HARGAILAH GURUMU

Oleh: Musthofa Zuhri
( Mamad MTsN 8 Jember).

Saya teringat dengan guru saya, ketika beliau memberi wejangan “kalian boleh tak HARGAI saya, namun HARGAILAH gurumu, karena aku dan kalian bukanlah murid dan guru, namun kita adalah sahabat” ujar guru saya.

Sebut saja, pak usman, kang hanif, kang isrof , kang Su’udi melakukan pengemblengan bathin lewat laku bathin tirakat . Sesekali bercanda main petak umpet , bencet, gulat dan permainan anak desa secara bersama sama.
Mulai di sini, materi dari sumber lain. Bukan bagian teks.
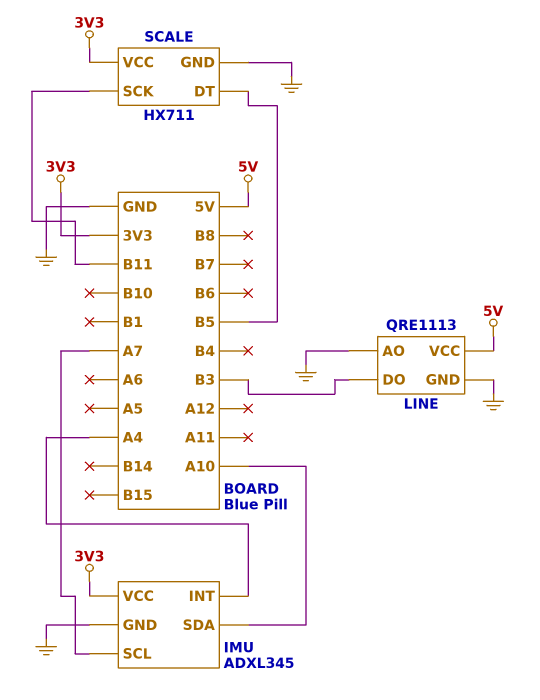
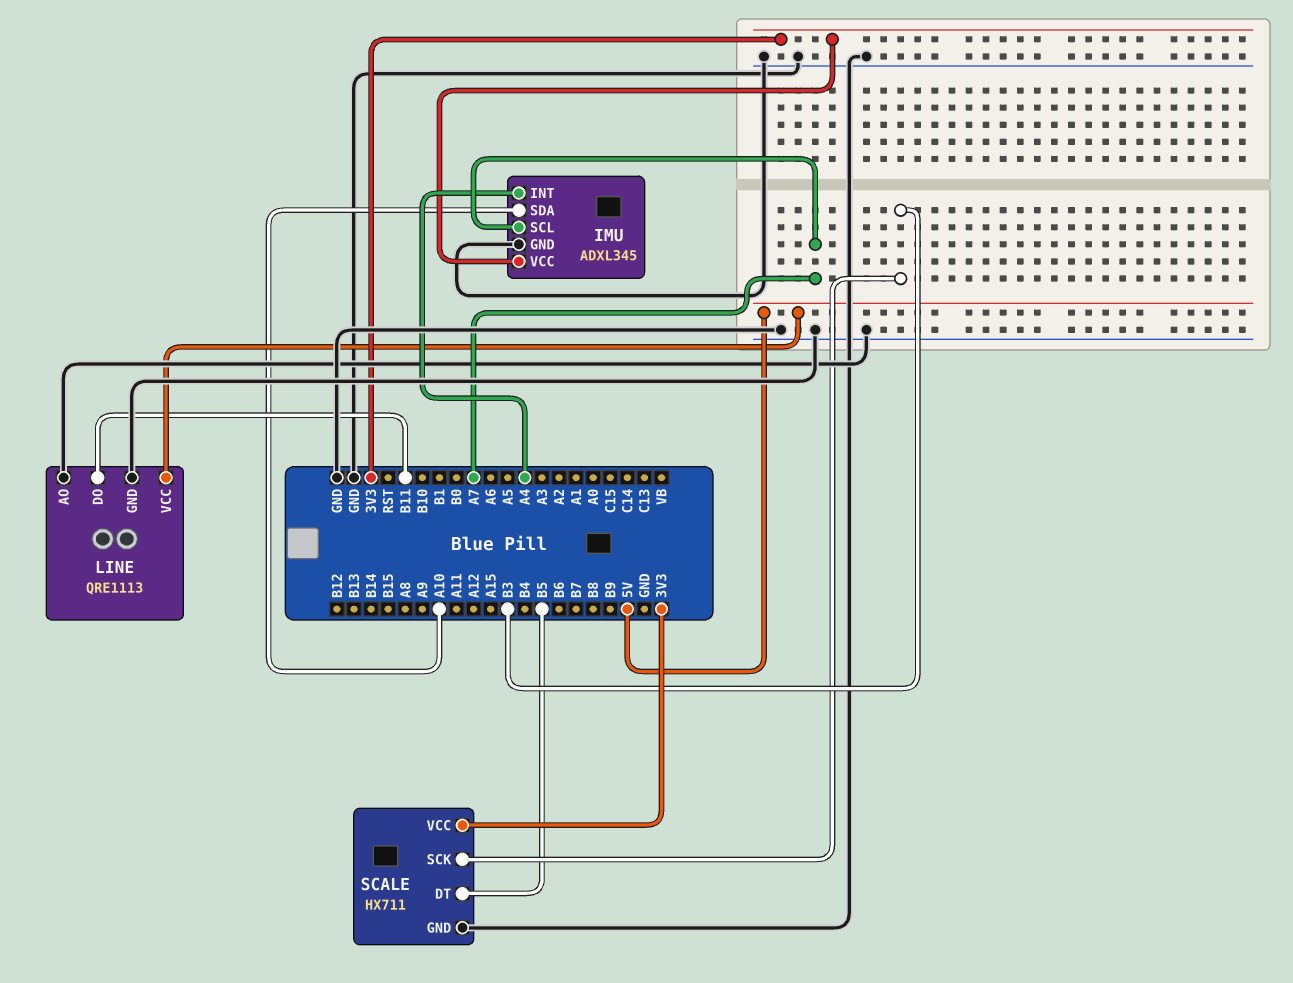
LINE pin DO: B3 -> B11
SCALE pin SCK: B11 -> B3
Masih teringat dalam ingatan saya, mereka benar benar luar biasa dalam melakukan penanam kerja sama tim dalam “acara gendok bareng”.

Itu dilakukan sehabis mengaji tajwid dan kitab sulam safinah. Fiqih dasar bagi penanaman nilai nilai luhur agama.

Doktrin dasar yang tertanam di jiwa saya begitu kuat meski apa yang disampaikan amatlah sederhana.

ibuku pun memperkuat dengan kata kata penting, “tak akan memperoleh ilmu dan tidak akan dapat mengambil manfaatnya bila tidak mau menghormati ilmu dan gurumu”ujarnya suatu ketika , tatkala melihat komunikasi dan pergaulan yang kami cipta .

Akhirnya disodorkan lah sebuah kitab ta’lim yang mengatur cara berkomunikasi dengan guru.

Yang aku sendiri mulai memahami apa yang harus aku lakukan . Ku baca isinya dan kutemukan beberapa pokok yang Ku baca dalam kitab itu.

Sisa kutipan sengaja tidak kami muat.